→ **Passage**
..............................

From the time I was around 8 or 9 until my senior year of high school I knew I wanted to join the Navy when I became an adult. You see, my father was in the Navy and I seldom saw him, so I idolized him. In fact, I even made the choice to go to a military high school as a direct result of my devotion to the armed forces. It was only there, in my senior year, that I truly accepted the fact that I couldn’t work for an organization whose primary purpose was wholesale slaughter. It was also there that I was not only inundated with pro-gun propaganda, but was trained and allowed to shoot everything from a .22 pistol all the way up to an M-16 rifle. I even had the opportunity to drive an M1A1 battle tank and fire off its guns while at Camp Pendleton Marine base just south of my school. There’s only one thing that can arouse the interest of a teenage boy at an all-male military academy more than controlling that type of destructive force, but that wasn’t available to me at the time, so I stuck with my actual weapons. I even went so far as to secretly purchase a Delta Elite 10mmm pistol, informing the school that it was a gift from my absent father so that I’d be allowed to fire it on the range.
It was on the streets, however, not the range or the base, that showed me the true power of a gun. It not only has the power to maim and kill, but also to utterly destroy the lives of everyone around it. But that’s a sociological discussion for another day. Suffice it to say, I quickly became vehemently anti-gun. I didn’t want anything to do with them, nor did I want to associate with anyone who chose to participate in America’s “gun culture”. The former opinion has held solid for 20 years, though the latter has given way to a more rational determination to choose my associates based on their individual levels of responsibility rather than their choice of personal defense.

..............................

→ **Exercise aim**
Copy the stretch of the gun passage from "It was on the" through "of personal defense." word for word.

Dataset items

..............................

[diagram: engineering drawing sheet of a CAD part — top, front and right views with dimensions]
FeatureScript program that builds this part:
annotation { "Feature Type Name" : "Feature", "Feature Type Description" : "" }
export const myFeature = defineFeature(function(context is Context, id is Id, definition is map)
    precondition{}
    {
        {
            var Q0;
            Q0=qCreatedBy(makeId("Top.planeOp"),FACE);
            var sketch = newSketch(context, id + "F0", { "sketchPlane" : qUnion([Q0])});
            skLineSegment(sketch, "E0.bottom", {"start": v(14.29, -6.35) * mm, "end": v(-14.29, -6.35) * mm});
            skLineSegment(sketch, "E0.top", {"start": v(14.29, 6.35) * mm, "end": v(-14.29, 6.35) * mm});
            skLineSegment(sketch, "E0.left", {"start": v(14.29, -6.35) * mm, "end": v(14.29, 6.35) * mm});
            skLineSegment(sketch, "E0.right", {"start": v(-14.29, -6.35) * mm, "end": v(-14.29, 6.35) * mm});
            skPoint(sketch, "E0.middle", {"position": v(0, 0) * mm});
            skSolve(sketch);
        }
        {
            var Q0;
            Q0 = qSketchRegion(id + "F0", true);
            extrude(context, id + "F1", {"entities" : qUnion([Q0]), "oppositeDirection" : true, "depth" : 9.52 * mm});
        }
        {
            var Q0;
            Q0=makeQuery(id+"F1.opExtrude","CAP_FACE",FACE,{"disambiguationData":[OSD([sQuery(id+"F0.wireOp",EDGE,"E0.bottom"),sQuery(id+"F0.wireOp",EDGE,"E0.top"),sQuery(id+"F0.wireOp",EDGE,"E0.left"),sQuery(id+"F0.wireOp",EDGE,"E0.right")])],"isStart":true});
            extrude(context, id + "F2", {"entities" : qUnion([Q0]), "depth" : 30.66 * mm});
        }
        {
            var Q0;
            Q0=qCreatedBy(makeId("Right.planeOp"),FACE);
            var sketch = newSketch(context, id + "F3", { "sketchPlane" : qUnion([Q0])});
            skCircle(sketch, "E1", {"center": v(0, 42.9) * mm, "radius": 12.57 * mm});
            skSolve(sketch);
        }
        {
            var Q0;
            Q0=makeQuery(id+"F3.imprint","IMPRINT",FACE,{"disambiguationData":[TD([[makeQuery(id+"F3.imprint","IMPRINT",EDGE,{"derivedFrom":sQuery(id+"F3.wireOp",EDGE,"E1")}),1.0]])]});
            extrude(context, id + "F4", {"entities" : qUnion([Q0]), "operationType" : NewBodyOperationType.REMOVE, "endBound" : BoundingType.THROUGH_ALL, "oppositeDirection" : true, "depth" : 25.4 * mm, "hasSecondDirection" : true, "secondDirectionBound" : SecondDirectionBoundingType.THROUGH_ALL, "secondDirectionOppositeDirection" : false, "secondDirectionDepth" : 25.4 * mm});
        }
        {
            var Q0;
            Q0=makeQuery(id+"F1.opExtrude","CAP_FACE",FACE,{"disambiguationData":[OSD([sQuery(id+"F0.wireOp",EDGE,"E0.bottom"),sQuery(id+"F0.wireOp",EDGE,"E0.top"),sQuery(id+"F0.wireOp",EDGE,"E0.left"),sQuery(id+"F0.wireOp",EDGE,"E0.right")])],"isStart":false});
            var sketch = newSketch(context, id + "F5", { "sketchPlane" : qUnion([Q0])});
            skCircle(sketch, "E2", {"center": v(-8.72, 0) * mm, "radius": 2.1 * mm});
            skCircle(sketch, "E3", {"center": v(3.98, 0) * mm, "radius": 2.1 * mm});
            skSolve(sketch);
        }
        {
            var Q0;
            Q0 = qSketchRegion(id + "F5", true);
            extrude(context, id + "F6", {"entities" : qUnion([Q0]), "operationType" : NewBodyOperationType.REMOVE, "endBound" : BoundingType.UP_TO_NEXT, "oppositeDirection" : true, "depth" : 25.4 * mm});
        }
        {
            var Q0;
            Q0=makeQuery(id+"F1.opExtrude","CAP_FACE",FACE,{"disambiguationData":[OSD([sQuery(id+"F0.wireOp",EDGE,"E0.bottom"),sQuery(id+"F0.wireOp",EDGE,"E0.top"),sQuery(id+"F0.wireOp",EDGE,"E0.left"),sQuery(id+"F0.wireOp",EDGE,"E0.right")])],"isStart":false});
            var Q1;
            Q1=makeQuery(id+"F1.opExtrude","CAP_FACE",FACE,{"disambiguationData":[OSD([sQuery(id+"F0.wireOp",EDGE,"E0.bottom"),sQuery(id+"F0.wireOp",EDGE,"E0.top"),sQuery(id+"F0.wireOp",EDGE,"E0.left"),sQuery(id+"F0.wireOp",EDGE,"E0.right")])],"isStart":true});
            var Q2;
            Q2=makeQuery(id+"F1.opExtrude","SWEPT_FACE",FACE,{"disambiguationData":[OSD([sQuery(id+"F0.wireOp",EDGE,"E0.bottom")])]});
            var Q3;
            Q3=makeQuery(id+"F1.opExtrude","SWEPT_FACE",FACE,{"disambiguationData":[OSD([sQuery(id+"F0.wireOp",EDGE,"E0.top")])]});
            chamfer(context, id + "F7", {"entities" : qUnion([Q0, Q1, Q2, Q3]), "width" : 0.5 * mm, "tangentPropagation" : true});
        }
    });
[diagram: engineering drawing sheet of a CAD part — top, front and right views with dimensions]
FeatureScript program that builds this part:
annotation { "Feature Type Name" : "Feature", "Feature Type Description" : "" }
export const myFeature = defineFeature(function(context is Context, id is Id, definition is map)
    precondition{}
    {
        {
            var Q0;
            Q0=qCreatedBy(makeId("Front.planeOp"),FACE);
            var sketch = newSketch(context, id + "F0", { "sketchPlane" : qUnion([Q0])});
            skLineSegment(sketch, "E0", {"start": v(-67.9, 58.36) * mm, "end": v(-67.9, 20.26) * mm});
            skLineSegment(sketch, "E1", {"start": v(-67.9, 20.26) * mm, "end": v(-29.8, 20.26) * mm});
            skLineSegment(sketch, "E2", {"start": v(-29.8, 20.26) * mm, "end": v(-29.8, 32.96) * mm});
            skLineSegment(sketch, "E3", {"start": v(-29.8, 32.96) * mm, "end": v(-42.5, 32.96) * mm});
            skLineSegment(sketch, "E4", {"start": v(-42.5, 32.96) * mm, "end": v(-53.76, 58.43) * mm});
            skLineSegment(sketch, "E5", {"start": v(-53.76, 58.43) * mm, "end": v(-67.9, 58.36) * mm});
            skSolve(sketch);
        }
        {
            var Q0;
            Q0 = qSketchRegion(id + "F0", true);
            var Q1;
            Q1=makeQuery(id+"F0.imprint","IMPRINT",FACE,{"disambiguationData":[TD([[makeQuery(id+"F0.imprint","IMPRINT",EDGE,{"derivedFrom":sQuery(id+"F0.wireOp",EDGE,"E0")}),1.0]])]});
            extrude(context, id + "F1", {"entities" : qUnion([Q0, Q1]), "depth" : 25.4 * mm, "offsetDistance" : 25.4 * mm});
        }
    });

..............................

→ **Result**
It was on the streets, however, not the range or the base, that showed me the true power of a gun. It not only has the power to maim and kill, but also to utterly destroy the lives of everyone around it. But that’s a sociological discussion for another day. Suffice it to say, I quickly became vehemently anti-gun. I didn’t want anything to do with them, nor did I want to associate with anyone who chose to participate in America’s “gun culture”. The former opinion has held solid for 20 years, though the latter has given way to a more rational determination to choose my associates based on their individual levels of responsibility rather than their choice of personal defense.